Now in my life thanks to circumstance, I’ve been privileged to stand next to, observe, maybe chat with or even share a meal with a handful of the earth’s more talented, celebrated people. But here I sit at my desk hundreds of miles and thirty-one years since Diana Kennedy and I were together in the kitchen of the Chimney House, preparing supper. I remember feeling keenly that she was sizing me up: “Who is this woman who writes about the garden with supposed authority—is she for real? Does she have a genuine knowledge of what she’s saying? or is she just a Hollywood brat who’s stumbled onto a metier?” Yes, no question that was what Diana was thinking as we scrubbed and sliced and diddled over supper. My husband was in his study working. It was we two women—Diana in her late sixties, I in my late fifties—playing together.
I was, of course, in heaven, but petrified.
What did we cook? Wish I knew. Was it good? Hope so.
But I do remember a moment at the sink and Diana, standing close, looking at me long and hard and suddenly out of the blue saying softly in her British mode, “I think we are soul mates.”
I was stunned. It was as though she’d decided to let her guard down for a moment, didn’t have to be the “brilliant ferocious direct uncompromising irate prickly” force the food critic Tejal Rao wrote about*.
My impression was that Diana had blue eyes…they were bright—ah, I read they were brown. But they shimmered as though they were blue.
We weren’t much in touch after that—Christmas cards for awhile–both of us dug deep into our lives. But Diana’s presence has never left me.
It was another handful of years before Diana Kennedy was awarded an Order of the British Empire from the monarch of the country in which she was born. Overdue.
She was ninety-nine when she took her leave. Damn stupid not to hang in there for the centenary. Except you know, I’m sure Diana didn’t give a fig about such things. That would be a stupid person’s goal (such as yours truly’s).
If there is a heaven and should I squeak through those gates, it would be delightful to see Diana Kennedy again. I hope there’s a sink for us to prepare vegetables at. (Is that a sentence?) A heavenly sink, what fun.
Well, yesterday grandson Cameron and I baked Zola’s Sumac, Lime, and Olive Oil Cake. Delectable. Cameron did most of putting it together—one bowl. Yum. The recipe will be online very soon for you to enjoy.
Then here’s to young Zola Gregory and her quest to elevate the unusual, the amusing, the delicious. Always a place at the table for that.
I am grateful for a new kindred spirit lighting my life.

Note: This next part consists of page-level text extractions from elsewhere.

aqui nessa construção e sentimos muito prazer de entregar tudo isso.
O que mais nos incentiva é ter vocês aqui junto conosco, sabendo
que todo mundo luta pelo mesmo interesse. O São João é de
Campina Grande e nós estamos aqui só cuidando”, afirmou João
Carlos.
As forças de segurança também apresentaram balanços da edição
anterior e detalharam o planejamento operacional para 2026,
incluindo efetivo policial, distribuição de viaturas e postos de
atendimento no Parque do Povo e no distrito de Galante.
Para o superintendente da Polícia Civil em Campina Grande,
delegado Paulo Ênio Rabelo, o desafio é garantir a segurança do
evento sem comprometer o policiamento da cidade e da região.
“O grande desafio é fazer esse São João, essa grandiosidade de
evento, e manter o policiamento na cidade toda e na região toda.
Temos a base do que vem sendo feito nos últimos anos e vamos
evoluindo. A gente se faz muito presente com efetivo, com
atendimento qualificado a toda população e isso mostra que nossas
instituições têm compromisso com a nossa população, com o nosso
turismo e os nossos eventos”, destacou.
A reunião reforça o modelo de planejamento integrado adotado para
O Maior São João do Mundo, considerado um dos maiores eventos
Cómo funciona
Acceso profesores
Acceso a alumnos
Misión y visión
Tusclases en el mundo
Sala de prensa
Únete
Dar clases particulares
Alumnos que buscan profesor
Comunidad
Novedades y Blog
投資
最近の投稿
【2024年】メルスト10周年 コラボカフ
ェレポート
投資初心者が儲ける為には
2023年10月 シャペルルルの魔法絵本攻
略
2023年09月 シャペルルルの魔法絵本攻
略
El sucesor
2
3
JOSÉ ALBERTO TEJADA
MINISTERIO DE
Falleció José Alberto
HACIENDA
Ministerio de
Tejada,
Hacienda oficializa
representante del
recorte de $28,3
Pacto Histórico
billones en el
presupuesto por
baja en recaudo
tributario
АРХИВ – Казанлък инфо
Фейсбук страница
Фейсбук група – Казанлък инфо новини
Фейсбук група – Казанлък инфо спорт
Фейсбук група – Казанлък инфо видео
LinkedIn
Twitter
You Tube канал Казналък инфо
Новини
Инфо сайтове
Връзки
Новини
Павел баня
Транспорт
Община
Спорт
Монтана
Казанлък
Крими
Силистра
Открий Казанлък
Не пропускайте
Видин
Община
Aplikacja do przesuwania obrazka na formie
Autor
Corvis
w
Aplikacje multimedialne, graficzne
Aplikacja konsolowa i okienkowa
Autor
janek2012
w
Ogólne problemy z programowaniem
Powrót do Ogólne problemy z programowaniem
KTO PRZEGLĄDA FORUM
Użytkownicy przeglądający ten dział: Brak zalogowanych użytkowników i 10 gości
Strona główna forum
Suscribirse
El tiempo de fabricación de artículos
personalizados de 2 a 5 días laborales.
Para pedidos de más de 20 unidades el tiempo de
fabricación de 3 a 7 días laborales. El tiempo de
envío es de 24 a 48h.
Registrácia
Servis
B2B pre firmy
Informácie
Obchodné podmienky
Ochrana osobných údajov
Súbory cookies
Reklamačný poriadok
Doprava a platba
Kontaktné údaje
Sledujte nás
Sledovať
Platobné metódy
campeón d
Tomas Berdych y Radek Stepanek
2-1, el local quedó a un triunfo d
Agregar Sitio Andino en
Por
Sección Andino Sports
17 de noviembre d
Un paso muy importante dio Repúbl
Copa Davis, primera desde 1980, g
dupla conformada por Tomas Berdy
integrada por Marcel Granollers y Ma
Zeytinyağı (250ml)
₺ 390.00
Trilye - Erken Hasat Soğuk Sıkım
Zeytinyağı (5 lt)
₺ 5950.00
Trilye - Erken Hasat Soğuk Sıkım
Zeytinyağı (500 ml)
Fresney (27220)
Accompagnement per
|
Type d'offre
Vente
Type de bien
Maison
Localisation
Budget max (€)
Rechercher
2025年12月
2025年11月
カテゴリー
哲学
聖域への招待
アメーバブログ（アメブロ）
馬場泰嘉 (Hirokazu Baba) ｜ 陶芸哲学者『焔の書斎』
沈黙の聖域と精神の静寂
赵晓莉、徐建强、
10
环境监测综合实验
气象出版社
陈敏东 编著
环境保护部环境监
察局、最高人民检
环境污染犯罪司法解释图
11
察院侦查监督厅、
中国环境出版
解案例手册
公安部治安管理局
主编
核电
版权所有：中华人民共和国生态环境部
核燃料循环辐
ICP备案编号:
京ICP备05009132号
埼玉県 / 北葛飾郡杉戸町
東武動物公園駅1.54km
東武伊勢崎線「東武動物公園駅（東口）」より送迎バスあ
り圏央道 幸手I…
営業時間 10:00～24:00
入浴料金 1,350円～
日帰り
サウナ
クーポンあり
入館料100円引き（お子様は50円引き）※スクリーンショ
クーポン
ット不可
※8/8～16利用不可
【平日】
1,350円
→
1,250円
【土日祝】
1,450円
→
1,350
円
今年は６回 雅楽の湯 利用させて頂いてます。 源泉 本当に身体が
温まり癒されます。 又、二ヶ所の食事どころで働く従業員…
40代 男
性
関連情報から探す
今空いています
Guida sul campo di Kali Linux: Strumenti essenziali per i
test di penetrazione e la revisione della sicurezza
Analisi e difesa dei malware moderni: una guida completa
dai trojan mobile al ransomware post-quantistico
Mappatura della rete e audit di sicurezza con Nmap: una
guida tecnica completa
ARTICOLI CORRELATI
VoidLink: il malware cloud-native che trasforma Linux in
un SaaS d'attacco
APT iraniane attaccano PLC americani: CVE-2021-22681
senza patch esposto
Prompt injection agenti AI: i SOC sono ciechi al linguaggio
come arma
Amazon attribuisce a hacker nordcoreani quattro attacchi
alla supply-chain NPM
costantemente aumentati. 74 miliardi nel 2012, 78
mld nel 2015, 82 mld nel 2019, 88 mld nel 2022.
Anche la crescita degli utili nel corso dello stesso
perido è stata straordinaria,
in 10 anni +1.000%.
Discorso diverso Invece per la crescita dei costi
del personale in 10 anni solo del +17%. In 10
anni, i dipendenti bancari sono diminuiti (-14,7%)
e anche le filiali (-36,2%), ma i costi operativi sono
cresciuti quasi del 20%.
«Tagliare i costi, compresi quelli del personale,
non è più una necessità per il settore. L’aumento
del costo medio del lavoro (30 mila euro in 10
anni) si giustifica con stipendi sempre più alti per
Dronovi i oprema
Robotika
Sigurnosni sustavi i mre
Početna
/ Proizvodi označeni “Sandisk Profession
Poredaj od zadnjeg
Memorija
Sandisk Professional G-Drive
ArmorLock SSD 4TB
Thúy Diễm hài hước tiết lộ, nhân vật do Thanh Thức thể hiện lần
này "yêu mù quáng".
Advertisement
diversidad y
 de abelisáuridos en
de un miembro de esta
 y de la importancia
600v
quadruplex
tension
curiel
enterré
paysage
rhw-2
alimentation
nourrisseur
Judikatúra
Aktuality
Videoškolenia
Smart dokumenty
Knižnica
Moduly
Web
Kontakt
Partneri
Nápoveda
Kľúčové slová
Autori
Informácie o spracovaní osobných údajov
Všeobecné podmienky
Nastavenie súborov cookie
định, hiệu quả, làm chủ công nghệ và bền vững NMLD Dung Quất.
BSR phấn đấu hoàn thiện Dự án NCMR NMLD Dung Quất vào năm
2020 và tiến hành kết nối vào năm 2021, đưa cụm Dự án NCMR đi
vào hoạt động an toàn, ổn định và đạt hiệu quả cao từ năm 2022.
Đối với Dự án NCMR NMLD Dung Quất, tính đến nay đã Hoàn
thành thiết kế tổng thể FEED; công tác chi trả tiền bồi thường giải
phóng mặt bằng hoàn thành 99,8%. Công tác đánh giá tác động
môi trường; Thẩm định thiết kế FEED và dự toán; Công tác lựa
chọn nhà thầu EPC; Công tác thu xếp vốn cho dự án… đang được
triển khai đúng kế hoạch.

* From “Road Tripping with Diana Kennedy” by Tejal Rao, The New York Times, May 21, 2019.

4 Comments. Leave new

  • How many thank yous , praises, appreciations May to buzz your way? bea ….the delighted

    Reply
  • Wonderful, wonderful Sylvia – I will be forever grateful to Zola Gregory (article of 7 August 2022) for leading me to your blog! Excited to be in my 80th year, I am looking forward to heading onwards with your blog as company, inspiration, pick-me-up and general source of delight. Thank you, and HOORAY from lucky Elizabeth

    Reply
    • Ohmygoshesandgollies Elizabeth…you take my breath away. Thank you for your generous comments. Now that we’re connected, I’d be so happy to hear from you…particularly any thoughts about this aging process. I’m just about to write one this morning…so much to contemplete, eh? Again, my thanks.